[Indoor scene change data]
= = = =

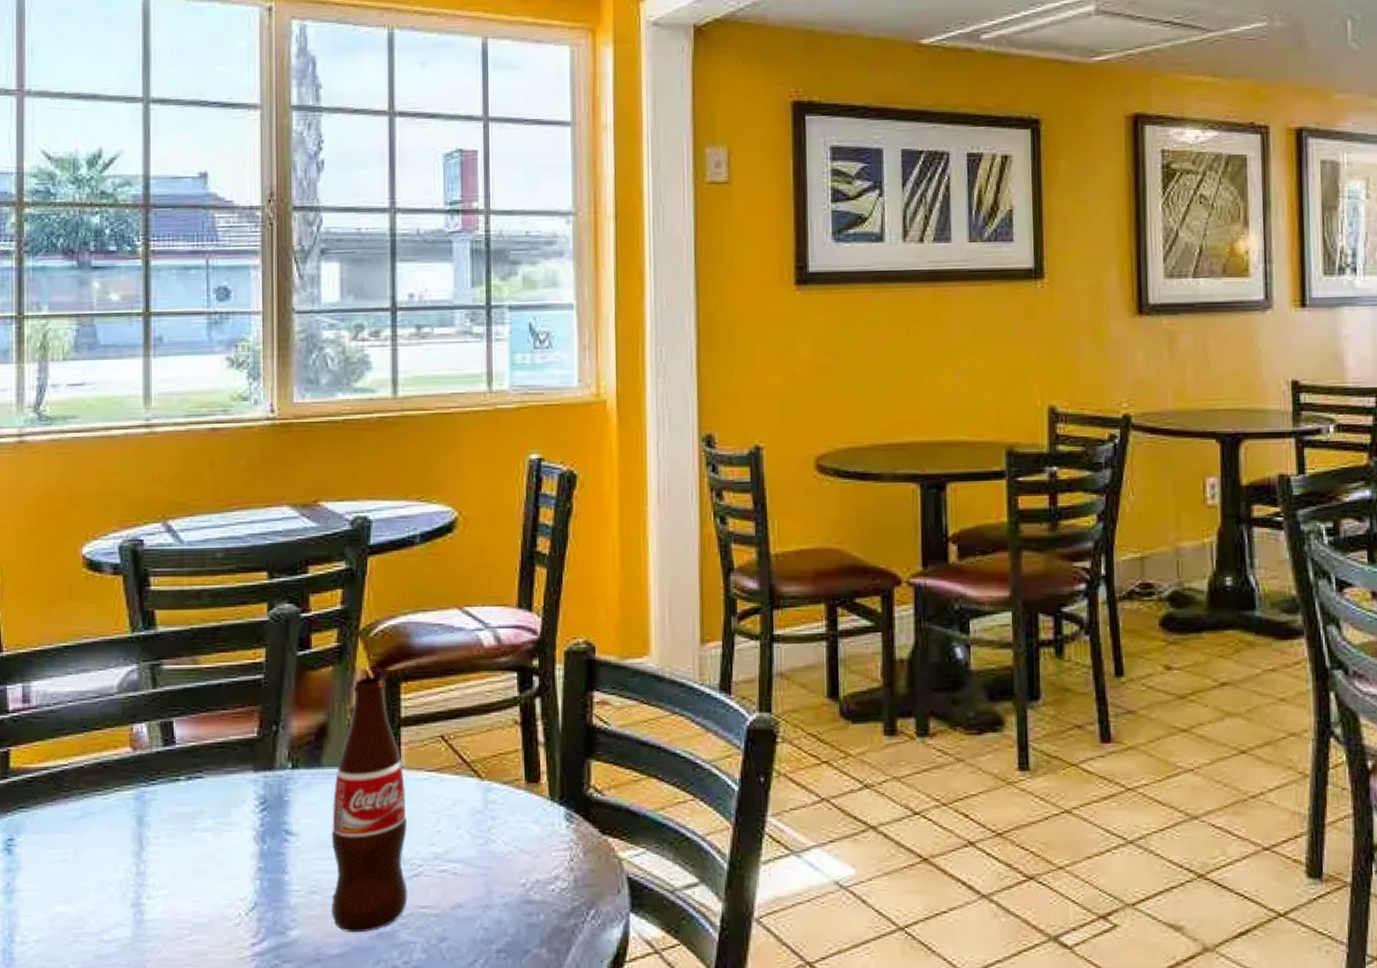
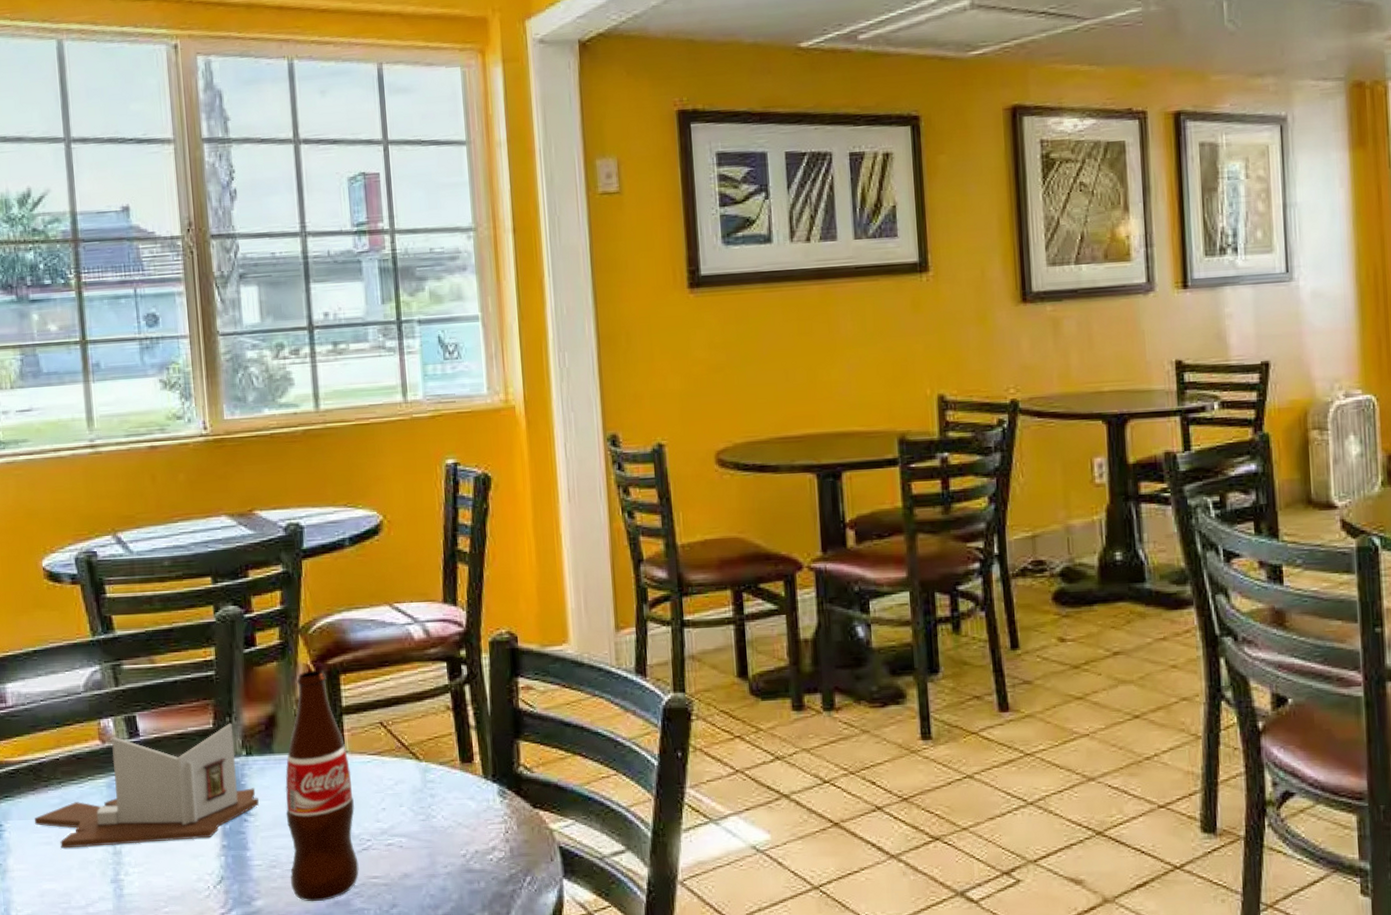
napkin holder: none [51,732,302,867] -> present [35,723,259,849]

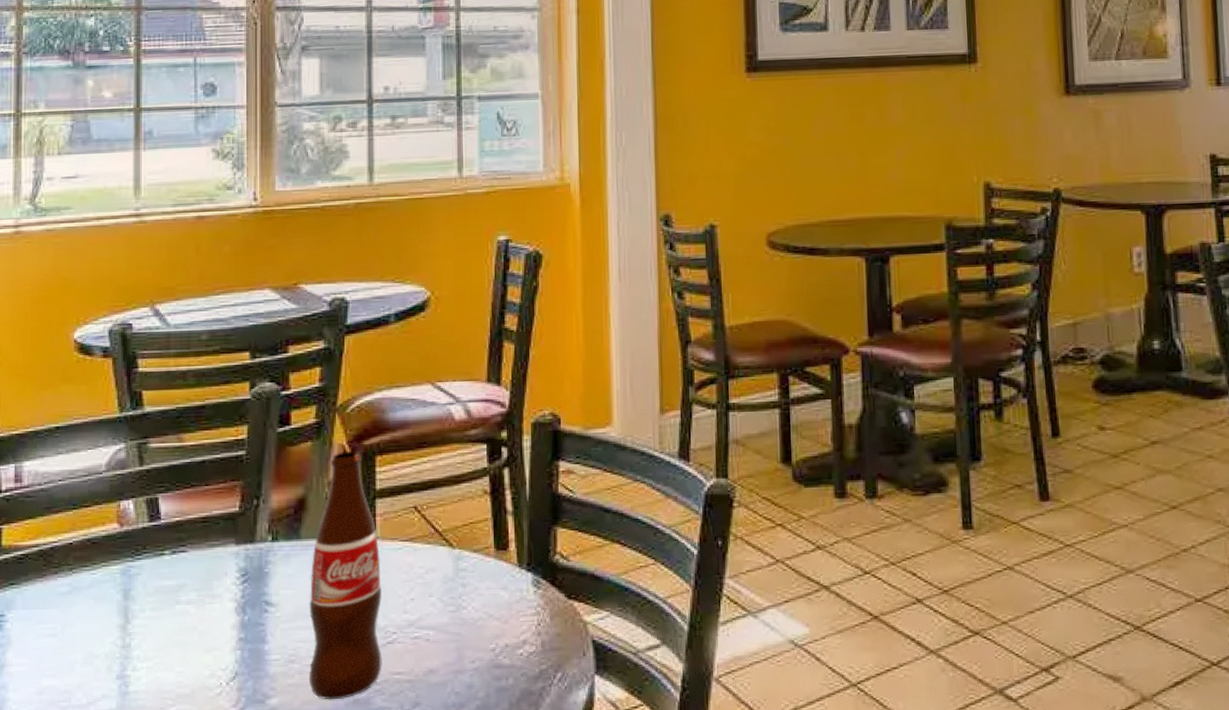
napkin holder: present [35,723,259,849] -> none [40,506,281,641]

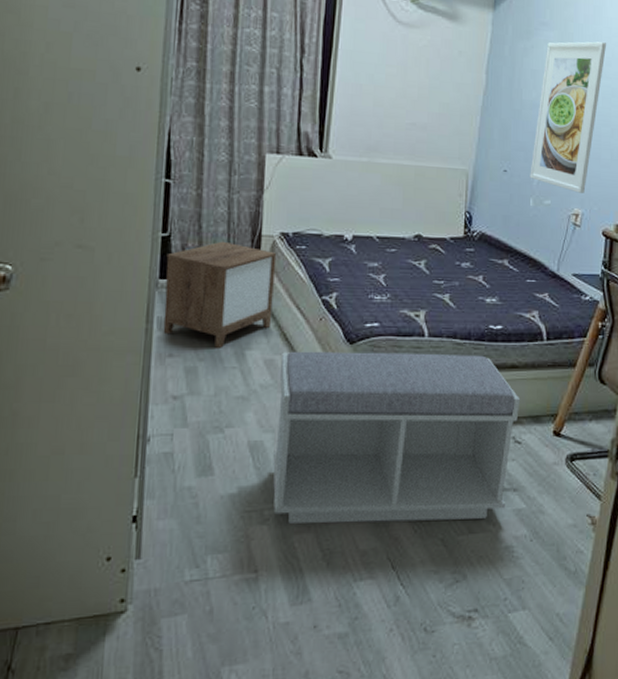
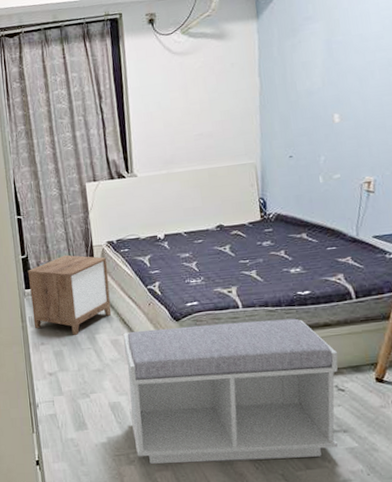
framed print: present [530,41,607,193] -> none [314,18,376,163]

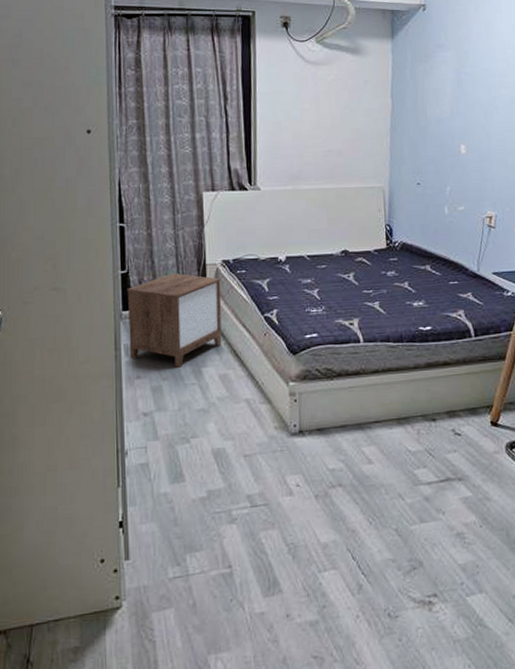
bench: present [123,318,338,464] -> none [233,355,456,522]

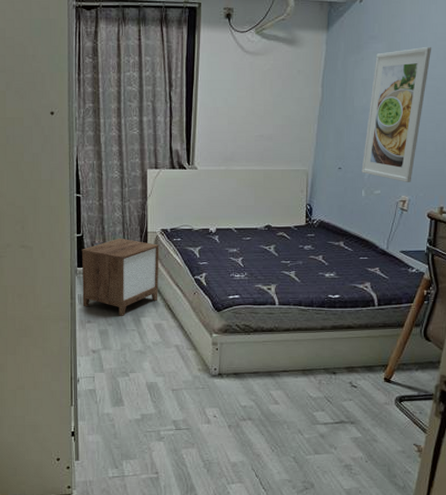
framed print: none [441,55,502,197] -> present [361,47,432,182]

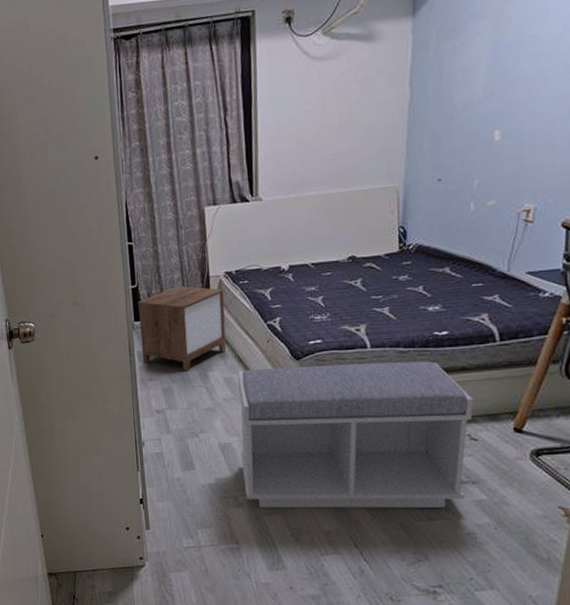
bench: none [165,317,356,443] -> present [237,361,474,508]
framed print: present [361,47,432,182] -> none [468,15,556,188]

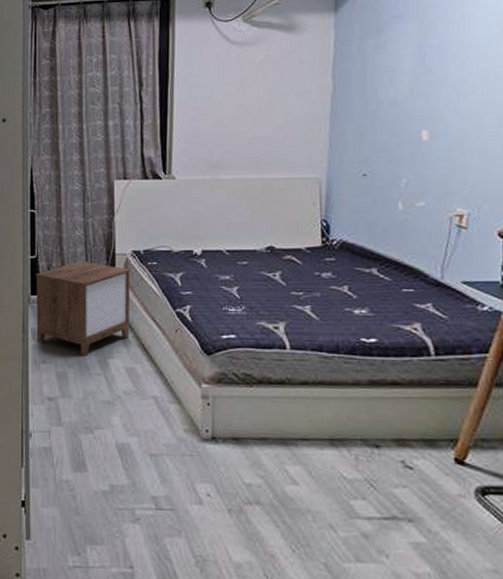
bench: present [237,361,474,508] -> none [140,360,408,548]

= = = =

Your instructions> Please transcribe, with no additions, the lines starting at the one that contains "framed print: present [530,41,607,193]" and running through the last line of the entries, inclusive. Leave the pictures out.

Response>
framed print: present [530,41,607,193] -> none [314,18,376,163]

bench: present [123,318,338,464] -> none [233,355,456,522]

framed print: none [441,55,502,197] -> present [361,47,432,182]

bench: none [165,317,356,443] -> present [237,361,474,508]
framed print: present [361,47,432,182] -> none [468,15,556,188]

bench: present [237,361,474,508] -> none [140,360,408,548]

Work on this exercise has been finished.